- _What is needed_: Down to the last line, the material below should be reproduced exactly.
........
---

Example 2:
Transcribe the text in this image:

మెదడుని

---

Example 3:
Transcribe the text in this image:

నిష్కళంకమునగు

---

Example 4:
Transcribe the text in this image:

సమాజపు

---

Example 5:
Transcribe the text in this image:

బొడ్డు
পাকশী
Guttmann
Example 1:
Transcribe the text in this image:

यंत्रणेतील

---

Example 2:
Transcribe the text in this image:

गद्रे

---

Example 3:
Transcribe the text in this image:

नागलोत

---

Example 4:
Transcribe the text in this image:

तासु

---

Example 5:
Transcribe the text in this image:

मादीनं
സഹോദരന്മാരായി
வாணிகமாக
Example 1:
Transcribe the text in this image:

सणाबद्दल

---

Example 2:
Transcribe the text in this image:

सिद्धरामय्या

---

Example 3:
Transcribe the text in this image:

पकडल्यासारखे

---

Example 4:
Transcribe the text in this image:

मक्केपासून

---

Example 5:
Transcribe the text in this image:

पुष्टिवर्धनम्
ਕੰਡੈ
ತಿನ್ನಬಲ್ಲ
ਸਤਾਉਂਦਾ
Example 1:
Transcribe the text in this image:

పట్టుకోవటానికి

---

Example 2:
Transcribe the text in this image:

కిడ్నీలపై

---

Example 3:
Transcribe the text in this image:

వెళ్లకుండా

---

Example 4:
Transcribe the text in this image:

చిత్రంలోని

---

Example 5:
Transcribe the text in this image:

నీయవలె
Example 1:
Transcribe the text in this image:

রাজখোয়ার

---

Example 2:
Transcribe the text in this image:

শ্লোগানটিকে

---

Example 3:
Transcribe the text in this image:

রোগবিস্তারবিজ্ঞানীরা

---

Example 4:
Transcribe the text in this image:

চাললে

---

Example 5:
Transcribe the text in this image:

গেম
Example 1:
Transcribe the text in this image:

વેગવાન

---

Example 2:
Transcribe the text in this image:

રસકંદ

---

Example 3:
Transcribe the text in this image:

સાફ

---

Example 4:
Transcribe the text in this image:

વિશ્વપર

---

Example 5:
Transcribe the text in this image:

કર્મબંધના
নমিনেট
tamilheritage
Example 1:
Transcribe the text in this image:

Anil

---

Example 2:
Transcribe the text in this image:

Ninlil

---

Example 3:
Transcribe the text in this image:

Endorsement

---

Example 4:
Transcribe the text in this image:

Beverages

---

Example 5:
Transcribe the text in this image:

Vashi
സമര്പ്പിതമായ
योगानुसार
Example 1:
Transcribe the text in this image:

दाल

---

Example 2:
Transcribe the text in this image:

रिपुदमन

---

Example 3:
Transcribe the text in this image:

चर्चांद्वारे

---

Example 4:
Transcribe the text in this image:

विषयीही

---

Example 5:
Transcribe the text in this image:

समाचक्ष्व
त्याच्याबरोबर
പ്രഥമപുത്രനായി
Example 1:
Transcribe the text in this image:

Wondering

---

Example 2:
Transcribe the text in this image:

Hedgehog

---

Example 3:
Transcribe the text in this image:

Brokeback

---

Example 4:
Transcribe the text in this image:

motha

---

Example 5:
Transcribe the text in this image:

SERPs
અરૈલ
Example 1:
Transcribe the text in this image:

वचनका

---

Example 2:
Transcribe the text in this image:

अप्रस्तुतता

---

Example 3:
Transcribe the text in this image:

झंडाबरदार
........
- _Result below_:
---

Example 2:
Transcribe the text in this image:

మెదడుని

---

Example 3:
Transcribe the text in this image:

నిష్కళంకమునగు

---

Example 4:
Transcribe the text in this image:

సమాజపు

---

Example 5:
Transcribe the text in this image:

బొడ్డు
পাকশী
Guttmann
Example 1:
Transcribe the text in this image:

यंत्रणेतील

---

Example 2:
Transcribe the text in this image:

गद्रे

---

Example 3:
Transcribe the text in this image:

नागलोत

---

Example 4:
Transcribe the text in this image:

तासु

---

Example 5:
Transcribe the text in this image:

मादीनं
സഹോദരന്മാരായി
வாணிகமாக
Example 1:
Transcribe the text in this image:

सणाबद्दल

---

Example 2:
Transcribe the text in this image:

सिद्धरामय्या

---

Example 3:
Transcribe the text in this image:

पकडल्यासारखे

---

Example 4:
Transcribe the text in this image:

मक्केपासून

---

Example 5:
Transcribe the text in this image:

पुष्टिवर्धनम्
ਕੰਡੈ
ತಿನ್ನಬಲ್ಲ
ਸਤਾਉਂਦਾ
Example 1:
Transcribe the text in this image:

పట్టుకోవటానికి

---

Example 2:
Transcribe the text in this image:

కిడ్నీలపై

---

Example 3:
Transcribe the text in this image:

వెళ్లకుండా

---

Example 4:
Transcribe the text in this image:

చిత్రంలోని

---

Example 5:
Transcribe the text in this image:

నీయవలె
Example 1:
Transcribe the text in this image:

রাজখোয়ার

---

Example 2:
Transcribe the text in this image:

শ্লোগানটিকে

---

Example 3:
Transcribe the text in this image:

রোগবিস্তারবিজ্ঞানীরা

---

Example 4:
Transcribe the text in this image:

চাললে

---

Example 5:
Transcribe the text in this image:

গেম
Example 1:
Transcribe the text in this image:

વેગવાન

---

Example 2:
Transcribe the text in this image:

રસકંદ

---

Example 3:
Transcribe the text in this image:

સાફ

---

Example 4:
Transcribe the text in this image:

વિશ્વપર

---

Example 5:
Transcribe the text in this image:

કર્મબંધના
নমিনেট
tamilheritage
Example 1:
Transcribe the text in this image:

Anil

---

Example 2:
Transcribe the text in this image:

Ninlil

---

Example 3:
Transcribe the text in this image:

Endorsement

---

Example 4:
Transcribe the text in this image:

Beverages

---

Example 5:
Transcribe the text in this image:

Vashi
സമര്പ്പിതമായ
योगानुसार
Example 1:
Transcribe the text in this image:

दाल

---

Example 2:
Transcribe the text in this image:

रिपुदमन

---

Example 3:
Transcribe the text in this image:

चर्चांद्वारे

---

Example 4:
Transcribe the text in this image:

विषयीही

---

Example 5:
Transcribe the text in this image:

समाचक्ष्व
त्याच्याबरोबर
പ്രഥമപുത്രനായി
Example 1:
Transcribe the text in this image:

Wondering

---

Example 2:
Transcribe the text in this image:

Hedgehog

---

Example 3:
Transcribe the text in this image:

Brokeback

---

Example 4:
Transcribe the text in this image:

motha

---

Example 5:
Transcribe the text in this image:

SERPs
અરૈલ
Example 1:
Transcribe the text in this image:

वचनका

---

Example 2:
Transcribe the text in this image:

अप्रस्तुतता

---

Example 3:
Transcribe the text in this image:

झंडाबरदार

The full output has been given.